● Work to be completed: An exact copy of all the data is the expected answer.

● Material shown:
□ □ □ □ □

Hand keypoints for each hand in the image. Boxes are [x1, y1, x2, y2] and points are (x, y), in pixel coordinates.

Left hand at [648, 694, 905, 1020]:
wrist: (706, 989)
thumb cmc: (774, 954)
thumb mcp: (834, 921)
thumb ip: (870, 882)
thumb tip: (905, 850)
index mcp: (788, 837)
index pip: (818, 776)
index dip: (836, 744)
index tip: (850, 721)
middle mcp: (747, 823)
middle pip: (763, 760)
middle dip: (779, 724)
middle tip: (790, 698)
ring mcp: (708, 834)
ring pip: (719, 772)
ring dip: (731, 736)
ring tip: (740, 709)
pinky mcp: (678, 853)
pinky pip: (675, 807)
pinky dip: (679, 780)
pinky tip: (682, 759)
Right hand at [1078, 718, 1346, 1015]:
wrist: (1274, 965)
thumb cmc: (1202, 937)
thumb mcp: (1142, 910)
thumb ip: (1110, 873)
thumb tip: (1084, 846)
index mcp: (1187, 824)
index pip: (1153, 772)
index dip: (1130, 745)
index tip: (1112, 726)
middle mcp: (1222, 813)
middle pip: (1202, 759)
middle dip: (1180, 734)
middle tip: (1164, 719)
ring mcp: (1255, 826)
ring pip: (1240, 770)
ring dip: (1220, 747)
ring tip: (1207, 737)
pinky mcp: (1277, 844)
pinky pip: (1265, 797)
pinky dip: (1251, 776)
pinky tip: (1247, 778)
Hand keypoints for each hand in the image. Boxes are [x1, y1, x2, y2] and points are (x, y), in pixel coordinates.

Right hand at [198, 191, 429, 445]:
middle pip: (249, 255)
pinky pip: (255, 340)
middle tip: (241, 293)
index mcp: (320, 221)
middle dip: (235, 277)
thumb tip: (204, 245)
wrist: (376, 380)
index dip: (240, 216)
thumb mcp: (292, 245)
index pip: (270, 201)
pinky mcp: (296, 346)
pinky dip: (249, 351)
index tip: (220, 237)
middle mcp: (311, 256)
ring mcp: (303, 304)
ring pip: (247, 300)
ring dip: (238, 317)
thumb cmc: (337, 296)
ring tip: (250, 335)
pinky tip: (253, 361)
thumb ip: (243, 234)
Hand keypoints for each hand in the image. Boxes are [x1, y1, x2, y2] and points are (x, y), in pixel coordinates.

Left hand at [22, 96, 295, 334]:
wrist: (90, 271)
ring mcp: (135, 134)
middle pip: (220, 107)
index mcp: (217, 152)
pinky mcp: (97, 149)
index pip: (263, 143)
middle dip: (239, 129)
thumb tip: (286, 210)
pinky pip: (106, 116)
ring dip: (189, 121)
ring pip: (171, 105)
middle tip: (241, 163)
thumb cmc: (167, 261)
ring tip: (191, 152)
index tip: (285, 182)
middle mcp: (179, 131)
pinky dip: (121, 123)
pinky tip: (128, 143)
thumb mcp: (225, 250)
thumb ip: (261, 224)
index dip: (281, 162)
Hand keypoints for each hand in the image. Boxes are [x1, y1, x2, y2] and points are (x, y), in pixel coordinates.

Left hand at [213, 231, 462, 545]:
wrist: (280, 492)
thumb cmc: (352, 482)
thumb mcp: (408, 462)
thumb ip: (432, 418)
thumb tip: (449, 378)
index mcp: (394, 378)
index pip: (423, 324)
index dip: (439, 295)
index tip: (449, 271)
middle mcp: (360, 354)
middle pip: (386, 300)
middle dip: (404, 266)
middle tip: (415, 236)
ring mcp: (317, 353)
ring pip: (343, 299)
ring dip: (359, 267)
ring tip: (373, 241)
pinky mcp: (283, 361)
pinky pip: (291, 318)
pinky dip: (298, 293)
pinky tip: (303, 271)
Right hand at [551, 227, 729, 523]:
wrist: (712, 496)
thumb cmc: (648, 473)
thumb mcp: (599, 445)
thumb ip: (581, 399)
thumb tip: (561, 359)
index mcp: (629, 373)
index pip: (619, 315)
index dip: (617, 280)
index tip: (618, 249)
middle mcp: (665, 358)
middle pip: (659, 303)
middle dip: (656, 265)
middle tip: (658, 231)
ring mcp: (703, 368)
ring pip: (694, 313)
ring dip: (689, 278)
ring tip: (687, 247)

□ □ □ □ □

● Your solution:
Hand keypoints for each hand in the image. Boxes are [x1, y1, x2, y2] and points are (x, y), in pixel coordinates.

Left hand at [648, 694, 905, 1020]:
wrist: (706, 989)
thumb cmc: (774, 954)
thumb mcp: (834, 921)
thumb ip: (870, 882)
thumb tip: (905, 850)
index mcp: (788, 837)
index pip: (818, 776)
index dip: (836, 744)
index tip: (850, 721)
middle mcp: (747, 823)
middle pip: (763, 760)
middle dip: (779, 724)
middle tip: (790, 698)
ring mcp: (708, 834)
ring pip: (719, 772)
ring dip: (731, 736)
ring tip: (740, 709)
pinky mcp: (678, 853)
pinky pip: (675, 807)
pinky dip: (679, 780)
pinky tip: (682, 759)
Right hand at [1078, 718, 1346, 1015]:
wrist: (1274, 965)
thumb cmc: (1202, 937)
thumb mcp: (1142, 910)
thumb ip: (1110, 873)
thumb tip: (1084, 846)
index mcp: (1187, 824)
index pip: (1153, 772)
index dip: (1130, 745)
index tip: (1112, 726)
middle mcp: (1222, 813)
middle pip: (1202, 759)
middle dip: (1180, 734)
middle tip: (1164, 719)
ring mcp: (1255, 826)
ring pip: (1240, 770)
ring dip: (1220, 747)
ring tip: (1207, 737)
pinky mcp: (1277, 844)
pinky pip: (1265, 797)
pinky dip: (1251, 776)
pinky tip: (1247, 778)
Hand keypoints for each hand in the image. Boxes are [x1, y1, x2, y2] and points are (x, y), in pixel coordinates.

Right hand at [198, 191, 429, 445]:
middle pip: (249, 255)
pinky pip: (255, 340)
middle tip: (241, 293)
index mcp: (320, 221)
middle dip: (235, 277)
thumb tip: (204, 245)
wrist: (376, 380)
index dip: (240, 216)
thumb mcp: (292, 245)
index pip: (270, 201)
pinky mcp: (296, 346)
pinky dip: (249, 351)
index tip: (220, 237)
middle mcp: (311, 256)
ring mcp: (303, 304)
ring pip: (247, 300)
ring dip: (238, 317)
thumb cmc: (337, 296)
ring tip: (250, 335)
pinky tip: (253, 361)
thumb ip: (243, 234)
Hand keypoints for each hand in the image. Boxes are [x1, y1, x2, y2] and points are (x, y), in pixel coordinates.

Left hand at [22, 96, 295, 334]:
wrist: (90, 271)
ring mcp: (135, 134)
middle pip: (220, 107)
index mcp: (217, 152)
pinky mcp: (97, 149)
index pip: (263, 143)
middle dip: (239, 129)
thumb tip: (286, 210)
pinky pip: (106, 116)
ring dip: (189, 121)
ring pip: (171, 105)
middle tip: (241, 163)
thumb cmc: (167, 261)
ring tip: (191, 152)
index tip: (285, 182)
middle mcp: (179, 131)
pinky dip: (121, 123)
pinky tip: (128, 143)
thumb mcp: (225, 250)
thumb ip: (261, 224)
index dip: (281, 162)
Hand keypoints for each hand in the image. Boxes are [x1, y1, x2, y2] and points are (x, y), in pixel coordinates.

Left hand at [213, 231, 462, 545]:
wrist: (280, 492)
thumb cmc: (352, 482)
thumb mcp: (408, 462)
thumb ip: (432, 418)
thumb tip: (449, 378)
index mcp: (394, 378)
index pip: (423, 324)
index dip: (439, 295)
index tip: (449, 271)
middle mcp: (360, 354)
middle pip: (386, 300)
middle dip: (404, 266)
middle tip: (415, 236)
ring mcp: (317, 353)
ring pip: (343, 299)
ring dip: (359, 267)
ring tip: (373, 241)
pinky mcp: (283, 361)
pinky pip: (291, 318)
pinky dip: (298, 293)
pinky tip: (303, 271)
Right hand at [551, 227, 729, 523]:
wrist: (712, 496)
thumb cmc: (648, 473)
thumb mcp: (599, 445)
thumb ip: (581, 399)
thumb tip: (561, 359)
index mcp: (629, 373)
index pip: (619, 315)
index dip: (617, 280)
index tip: (618, 249)
middle mcp: (665, 358)
middle pip: (659, 303)
middle dip: (656, 265)
middle tip: (658, 231)
ring mcp: (703, 368)
ring pip: (694, 313)
ring dip: (689, 278)
ring tip: (687, 247)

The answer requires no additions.